Don't accept rudeness from your teenager. Stand firm on teaching your child to treat you with respect; letting the behavior continue without addressing it can make it more difficult to face the problem at a later time.

Step 2

Give your teen a warning after the first occurrence and then lay out the possible consequences if the behavior happens again. Make sure that your teen understands both the consequences of her actions as well as why the disrespectful behavior is inappropriate. If the child does not understand why she is being punished, it's hard for her to understand why her behavior needs to change.

Step 3

Relate the consequences to the action of disrespect when possible. For example, if your teen disrespects you by ignoring his curfew, reduce the curfew hour to an earlier time as a punishment.

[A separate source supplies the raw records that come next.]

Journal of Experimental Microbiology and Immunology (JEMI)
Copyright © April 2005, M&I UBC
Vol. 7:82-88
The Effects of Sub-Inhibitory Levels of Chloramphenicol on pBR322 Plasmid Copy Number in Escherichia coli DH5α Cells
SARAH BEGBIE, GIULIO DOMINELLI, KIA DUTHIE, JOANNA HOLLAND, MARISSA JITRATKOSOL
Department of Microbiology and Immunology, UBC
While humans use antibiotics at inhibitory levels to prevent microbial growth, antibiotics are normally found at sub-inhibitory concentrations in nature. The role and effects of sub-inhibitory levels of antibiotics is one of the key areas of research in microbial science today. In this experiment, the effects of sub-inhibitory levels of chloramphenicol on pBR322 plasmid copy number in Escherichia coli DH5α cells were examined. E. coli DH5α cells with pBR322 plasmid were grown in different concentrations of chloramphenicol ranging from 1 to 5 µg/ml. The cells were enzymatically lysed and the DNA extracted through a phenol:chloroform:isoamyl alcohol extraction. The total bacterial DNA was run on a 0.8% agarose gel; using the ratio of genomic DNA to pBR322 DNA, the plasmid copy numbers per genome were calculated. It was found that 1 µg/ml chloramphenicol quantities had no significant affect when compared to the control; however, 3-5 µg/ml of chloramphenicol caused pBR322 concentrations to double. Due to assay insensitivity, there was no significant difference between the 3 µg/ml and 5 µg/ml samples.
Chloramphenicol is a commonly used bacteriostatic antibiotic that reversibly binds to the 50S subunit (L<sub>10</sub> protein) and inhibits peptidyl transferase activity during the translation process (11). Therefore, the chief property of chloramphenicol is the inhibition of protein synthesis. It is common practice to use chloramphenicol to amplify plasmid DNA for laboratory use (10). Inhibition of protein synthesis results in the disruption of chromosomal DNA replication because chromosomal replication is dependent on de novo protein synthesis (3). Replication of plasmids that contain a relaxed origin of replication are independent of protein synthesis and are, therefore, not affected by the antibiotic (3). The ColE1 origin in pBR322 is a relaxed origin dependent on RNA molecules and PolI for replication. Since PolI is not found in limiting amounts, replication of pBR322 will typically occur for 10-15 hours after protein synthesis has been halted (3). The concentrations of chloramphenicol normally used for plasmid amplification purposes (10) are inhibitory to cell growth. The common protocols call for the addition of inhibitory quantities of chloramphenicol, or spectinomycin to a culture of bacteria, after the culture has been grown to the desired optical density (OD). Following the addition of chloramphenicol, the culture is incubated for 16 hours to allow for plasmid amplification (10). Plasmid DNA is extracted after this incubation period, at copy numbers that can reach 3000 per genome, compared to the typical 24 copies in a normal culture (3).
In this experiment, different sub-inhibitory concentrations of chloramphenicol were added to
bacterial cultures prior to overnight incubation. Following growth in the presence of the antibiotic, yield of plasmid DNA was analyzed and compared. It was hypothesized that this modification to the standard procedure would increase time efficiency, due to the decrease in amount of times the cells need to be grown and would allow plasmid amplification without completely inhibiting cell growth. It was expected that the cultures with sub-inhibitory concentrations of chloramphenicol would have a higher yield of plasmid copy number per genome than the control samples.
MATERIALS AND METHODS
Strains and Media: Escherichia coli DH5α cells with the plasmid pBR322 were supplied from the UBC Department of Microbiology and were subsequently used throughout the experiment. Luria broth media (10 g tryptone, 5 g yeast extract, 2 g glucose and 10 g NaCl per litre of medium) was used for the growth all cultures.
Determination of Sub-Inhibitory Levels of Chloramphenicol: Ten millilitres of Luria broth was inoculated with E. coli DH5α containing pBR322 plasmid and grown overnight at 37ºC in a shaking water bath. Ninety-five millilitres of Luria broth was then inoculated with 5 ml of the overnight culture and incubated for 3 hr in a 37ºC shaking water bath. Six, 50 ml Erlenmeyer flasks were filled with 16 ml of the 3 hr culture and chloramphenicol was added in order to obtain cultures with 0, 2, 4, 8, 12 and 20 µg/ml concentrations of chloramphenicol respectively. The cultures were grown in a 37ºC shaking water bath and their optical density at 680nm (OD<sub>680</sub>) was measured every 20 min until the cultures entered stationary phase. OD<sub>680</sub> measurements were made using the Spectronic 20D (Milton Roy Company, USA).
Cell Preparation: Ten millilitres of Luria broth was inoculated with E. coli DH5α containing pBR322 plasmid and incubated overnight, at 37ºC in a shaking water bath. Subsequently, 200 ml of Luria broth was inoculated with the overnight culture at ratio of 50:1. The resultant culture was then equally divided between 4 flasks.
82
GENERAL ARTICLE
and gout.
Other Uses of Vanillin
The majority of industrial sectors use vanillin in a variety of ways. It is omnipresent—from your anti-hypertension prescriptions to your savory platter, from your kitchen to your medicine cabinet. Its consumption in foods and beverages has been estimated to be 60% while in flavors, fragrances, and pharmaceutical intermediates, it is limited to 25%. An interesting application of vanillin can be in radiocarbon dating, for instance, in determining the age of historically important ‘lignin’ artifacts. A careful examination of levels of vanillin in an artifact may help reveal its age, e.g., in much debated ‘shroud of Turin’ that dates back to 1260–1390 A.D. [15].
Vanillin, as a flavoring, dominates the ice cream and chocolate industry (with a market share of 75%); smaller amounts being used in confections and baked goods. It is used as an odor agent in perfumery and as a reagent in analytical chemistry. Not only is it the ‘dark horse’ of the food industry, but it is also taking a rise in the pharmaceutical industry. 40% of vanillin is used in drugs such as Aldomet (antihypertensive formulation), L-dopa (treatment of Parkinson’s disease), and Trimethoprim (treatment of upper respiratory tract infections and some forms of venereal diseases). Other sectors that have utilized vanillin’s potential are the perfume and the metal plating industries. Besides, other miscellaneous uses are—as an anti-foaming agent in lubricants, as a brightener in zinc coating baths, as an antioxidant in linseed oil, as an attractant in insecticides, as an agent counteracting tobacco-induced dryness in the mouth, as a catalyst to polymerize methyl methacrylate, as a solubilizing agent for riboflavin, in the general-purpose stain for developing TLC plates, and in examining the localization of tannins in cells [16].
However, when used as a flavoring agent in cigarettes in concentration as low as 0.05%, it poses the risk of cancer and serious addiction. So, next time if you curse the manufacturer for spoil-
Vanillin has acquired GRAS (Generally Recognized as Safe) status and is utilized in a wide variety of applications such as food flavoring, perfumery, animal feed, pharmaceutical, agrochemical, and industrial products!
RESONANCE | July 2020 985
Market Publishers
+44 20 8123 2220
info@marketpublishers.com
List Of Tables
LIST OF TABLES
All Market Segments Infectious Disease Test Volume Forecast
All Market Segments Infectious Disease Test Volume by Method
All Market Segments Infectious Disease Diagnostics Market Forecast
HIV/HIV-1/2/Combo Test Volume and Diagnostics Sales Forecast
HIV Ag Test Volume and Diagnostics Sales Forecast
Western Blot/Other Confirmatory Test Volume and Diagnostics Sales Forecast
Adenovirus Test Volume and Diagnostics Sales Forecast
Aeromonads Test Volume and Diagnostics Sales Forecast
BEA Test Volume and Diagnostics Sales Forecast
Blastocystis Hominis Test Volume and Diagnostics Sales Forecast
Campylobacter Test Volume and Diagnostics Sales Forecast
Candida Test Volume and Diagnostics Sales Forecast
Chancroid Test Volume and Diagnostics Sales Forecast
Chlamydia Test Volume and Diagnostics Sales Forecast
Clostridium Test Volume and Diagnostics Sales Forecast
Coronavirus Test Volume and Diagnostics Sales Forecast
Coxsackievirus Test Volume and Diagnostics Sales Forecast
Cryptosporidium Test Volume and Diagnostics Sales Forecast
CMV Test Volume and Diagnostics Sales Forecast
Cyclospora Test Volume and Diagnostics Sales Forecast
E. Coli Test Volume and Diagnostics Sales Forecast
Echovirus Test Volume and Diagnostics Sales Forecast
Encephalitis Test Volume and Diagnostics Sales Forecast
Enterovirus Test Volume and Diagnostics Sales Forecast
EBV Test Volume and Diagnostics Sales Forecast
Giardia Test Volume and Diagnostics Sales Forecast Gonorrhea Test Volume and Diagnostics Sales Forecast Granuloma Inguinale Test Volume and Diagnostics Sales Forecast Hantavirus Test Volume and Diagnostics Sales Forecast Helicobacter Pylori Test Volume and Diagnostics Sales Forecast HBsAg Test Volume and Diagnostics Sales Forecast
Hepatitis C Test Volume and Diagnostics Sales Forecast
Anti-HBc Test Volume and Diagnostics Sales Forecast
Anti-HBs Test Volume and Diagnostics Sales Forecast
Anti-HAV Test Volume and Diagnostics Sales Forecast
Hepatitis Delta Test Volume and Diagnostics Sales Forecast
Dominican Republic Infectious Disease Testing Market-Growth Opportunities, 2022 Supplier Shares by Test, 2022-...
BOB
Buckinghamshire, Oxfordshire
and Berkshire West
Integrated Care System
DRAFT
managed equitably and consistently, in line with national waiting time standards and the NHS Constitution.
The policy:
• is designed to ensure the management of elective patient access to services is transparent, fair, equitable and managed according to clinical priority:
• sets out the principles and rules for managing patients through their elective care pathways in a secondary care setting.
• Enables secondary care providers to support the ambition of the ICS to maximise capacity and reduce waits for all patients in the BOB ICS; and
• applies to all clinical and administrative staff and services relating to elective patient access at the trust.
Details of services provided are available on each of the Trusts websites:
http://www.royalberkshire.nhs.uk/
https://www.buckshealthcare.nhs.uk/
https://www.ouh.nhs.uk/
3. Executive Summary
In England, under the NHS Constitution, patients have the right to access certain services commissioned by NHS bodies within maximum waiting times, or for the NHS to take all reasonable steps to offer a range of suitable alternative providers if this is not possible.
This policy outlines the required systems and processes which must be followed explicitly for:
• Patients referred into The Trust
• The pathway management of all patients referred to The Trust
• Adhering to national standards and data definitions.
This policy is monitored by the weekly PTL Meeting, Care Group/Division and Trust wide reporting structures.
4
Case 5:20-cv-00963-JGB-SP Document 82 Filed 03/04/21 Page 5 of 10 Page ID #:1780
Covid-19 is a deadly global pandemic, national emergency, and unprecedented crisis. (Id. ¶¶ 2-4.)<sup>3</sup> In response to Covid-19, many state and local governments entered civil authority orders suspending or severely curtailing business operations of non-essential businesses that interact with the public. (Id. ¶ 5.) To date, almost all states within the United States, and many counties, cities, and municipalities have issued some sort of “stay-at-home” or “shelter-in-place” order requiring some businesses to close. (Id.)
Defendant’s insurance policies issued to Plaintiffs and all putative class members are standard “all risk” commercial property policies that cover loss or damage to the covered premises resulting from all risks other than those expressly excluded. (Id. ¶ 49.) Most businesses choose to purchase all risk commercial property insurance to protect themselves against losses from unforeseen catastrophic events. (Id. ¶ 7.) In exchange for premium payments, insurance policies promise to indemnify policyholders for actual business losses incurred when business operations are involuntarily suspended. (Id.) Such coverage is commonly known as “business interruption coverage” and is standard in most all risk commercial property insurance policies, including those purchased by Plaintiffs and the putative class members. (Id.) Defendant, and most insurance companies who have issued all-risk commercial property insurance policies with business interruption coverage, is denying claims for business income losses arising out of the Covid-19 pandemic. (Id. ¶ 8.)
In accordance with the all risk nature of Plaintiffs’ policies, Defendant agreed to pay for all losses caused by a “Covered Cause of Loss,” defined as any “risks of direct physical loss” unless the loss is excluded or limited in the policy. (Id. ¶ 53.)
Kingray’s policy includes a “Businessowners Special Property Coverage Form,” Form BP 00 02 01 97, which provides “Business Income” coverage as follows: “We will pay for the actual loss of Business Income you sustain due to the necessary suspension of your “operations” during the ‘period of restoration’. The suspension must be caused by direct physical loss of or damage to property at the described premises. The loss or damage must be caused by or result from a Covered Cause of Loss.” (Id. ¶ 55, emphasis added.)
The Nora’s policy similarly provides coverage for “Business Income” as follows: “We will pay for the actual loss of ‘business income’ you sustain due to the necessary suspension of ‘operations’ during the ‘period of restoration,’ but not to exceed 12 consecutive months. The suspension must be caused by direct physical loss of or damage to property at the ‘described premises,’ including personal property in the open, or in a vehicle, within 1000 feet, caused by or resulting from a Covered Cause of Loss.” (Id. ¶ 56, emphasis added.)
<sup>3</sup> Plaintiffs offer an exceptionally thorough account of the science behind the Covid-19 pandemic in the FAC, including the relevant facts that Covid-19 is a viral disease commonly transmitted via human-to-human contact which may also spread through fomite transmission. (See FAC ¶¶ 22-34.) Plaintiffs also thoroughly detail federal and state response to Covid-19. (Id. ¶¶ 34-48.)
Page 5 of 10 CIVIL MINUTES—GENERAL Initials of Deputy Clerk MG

This may not always be possible, as actions like back-talking do not necessarily have a related consequence. In such a case, use your best judgment to select a punishment that will get the message across that you are not okay with the disrespect and expect it to stop.

Step 4

Make the punishment swift but strong. Stay away from long-term consequences that are more than a week long as they are difficult to follow through with or may be overly harsh. Instead, find firm consequences, such as being grounded from watching television for a week or from a specific event. These are easy to enforce and still provide a firm consequence. Also consider assigning specific chores around the house, such as cleaning, or outdoor chores, like mowing the lawn. These tasks should be things that your child does not normally have to do.

Step 5

Follow through. Don't say a consequence will happen and then not see it through. It's important that your teen understands that the discipline is not just an idle comment but will occur if she continues with the unwanted behavior.

Tips and Warnings

  • Keep your own anger in check. Discipline with a calm mind and out of love for your child.
  • If disrespect and bad behavior become commonplace in your home, even after taking discipline steps, schedule an appointment with a local mental health worker to determine if your child may have deeper issues, such as oppositional defiant disorder.